Page images and extracted text
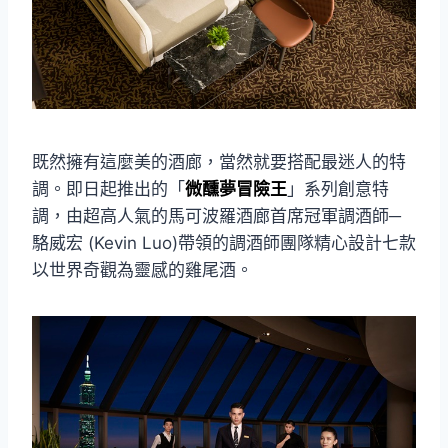
既然擁有這麼美的酒廊，當然就要搭配最迷人的特
調。即日起推出的「
微醺夢冒險王
」系列創意特
調，由超高人氣的馬可波羅酒廊首席冠軍調酒師─
駱威宏 (Kevin Luo)帶領的調酒師團隊精心設計七款
以世界奇觀為靈感的雞尾酒。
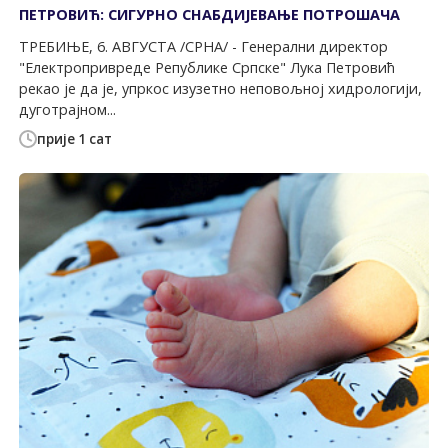
ПЕТРОВИЋ: СИГУРНО СНАБДИЈЕВАЊЕ ПОТРОШАЧА
ТРЕБИЊЕ, 6. АВГУСТА /СРНА/ - Генерални директор
"Електропривреде Републике Српске" Лука Петровић
рекао је да је, упркос изузетно неповољној хидрологији,
дуготрајном...
прије 1 сат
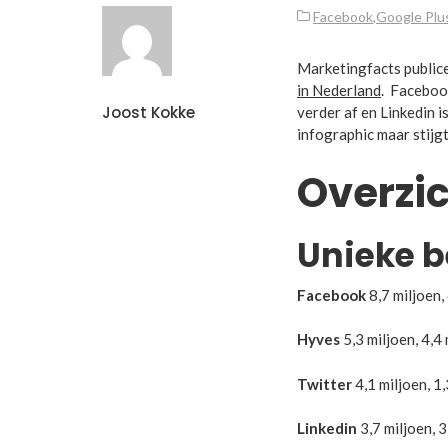
Facebook
,
Google Plu
Marketingfacts public
in Nederland
. Facebook
Joost Kokke
verder af en Linkedin i
infographic maar stijg
Overzich
Unieke 
Facebook
8,7 miljoen,
Hyves
5,3 miljoen, 4,4
Twitter
4,1 miljoen, 1
Linkedin
3,7 miljoen, 3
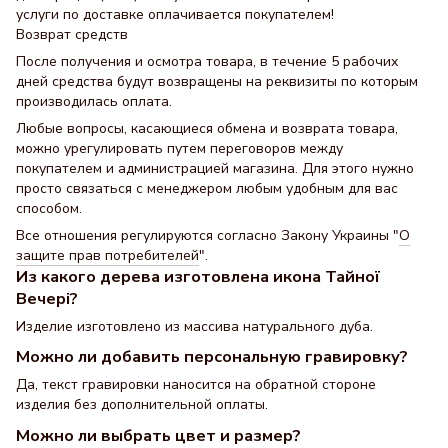
услуги по доставке оплачивается покупателем!
Возврат средств
После получения и осмотра товара, в течение 5 рабочих
дней средства будут возвращены на реквизиты по которым
производилась оплата.
Любые вопросы, касающиеся обмена и возврата товара,
можно урегулировать путем переговоров между
покупателем и администрацией магазина. Для этого нужно
просто связаться с менеджером любым удобным для вас
способом.
Все отношения регулируются согласно Закону Украины "
О
защите прав потребителей
".
Из какого дерева изготовлена икона Тайної
Вечері?
Изделие изготовлено из массива натурального дуба.
Можно ли добавить персональную гравировку?
Да, текст гравировки наносится на обратной стороне
изделия без дополнительной оплаты.
Можно ли выбрать цвет и размер?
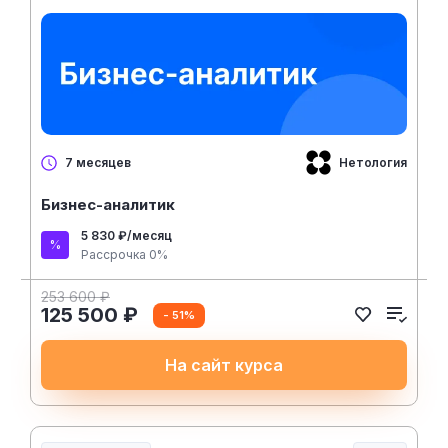
Нетология
7 месяцев
Бизнес-аналитик
5 830 ₽/месяц
Рассрочка 0%
253 600 ₽
125 500 ₽
- 51%
На сайт курса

→ Directions:
Leave out the pictures, then copy all the remaining text in the records exactly.

→ Reply to the exercise:
既然擁有這麼美的酒廊，當然就要搭配最迷人的特
調。即日起推出的「
微醺夢冒險王
」系列創意特
調，由超高人氣的馬可波羅酒廊首席冠軍調酒師─
駱威宏 (Kevin Luo)帶領的調酒師團隊精心設計七款
以世界奇觀為靈感的雞尾酒。
ПЕТРОВИЋ: СИГУРНО СНАБДИЈЕВАЊЕ ПОТРОШАЧА
ТРЕБИЊЕ, 6. АВГУСТА /СРНА/ - Генерални директор
"Електропривреде Републике Српске" Лука Петровић
рекао је да је, упркос изузетно неповољној хидрологији,
дуготрајном...
прије 1 сат
Facebook
,
Google Plu
Marketingfacts public
in Nederland
. Facebook
Joost Kokke
verder af en Linkedin i
infographic maar stijg
Overzich
Unieke 
Facebook
8,7 miljoen,
Hyves
5,3 miljoen, 4,4
Twitter
4,1 miljoen, 1
Linkedin
3,7 miljoen, 3
услуги по доставке оплачивается покупателем!
Возврат средств
После получения и осмотра товара, в течение 5 рабочих
дней средства будут возвращены на реквизиты по которым
производилась оплата.
Любые вопросы, касающиеся обмена и возврата товара,
можно урегулировать путем переговоров между
покупателем и администрацией магазина. Для этого нужно
просто связаться с менеджером любым удобным для вас
способом.
Все отношения регулируются согласно Закону Украины "
О
защите прав потребителей
".
Из какого дерева изготовлена икона Тайної
Вечері?
Изделие изготовлено из массива натурального дуба.
Можно ли добавить персональную гравировку?
Да, текст гравировки наносится на обратной стороне
изделия без дополнительной оплаты.
Можно ли выбрать цвет и размер?
Нетология
7 месяцев
Бизнес-аналитик
5 830 ₽/месяц
Рассрочка 0%
253 600 ₽
125 500 ₽
- 51%
На сайт курса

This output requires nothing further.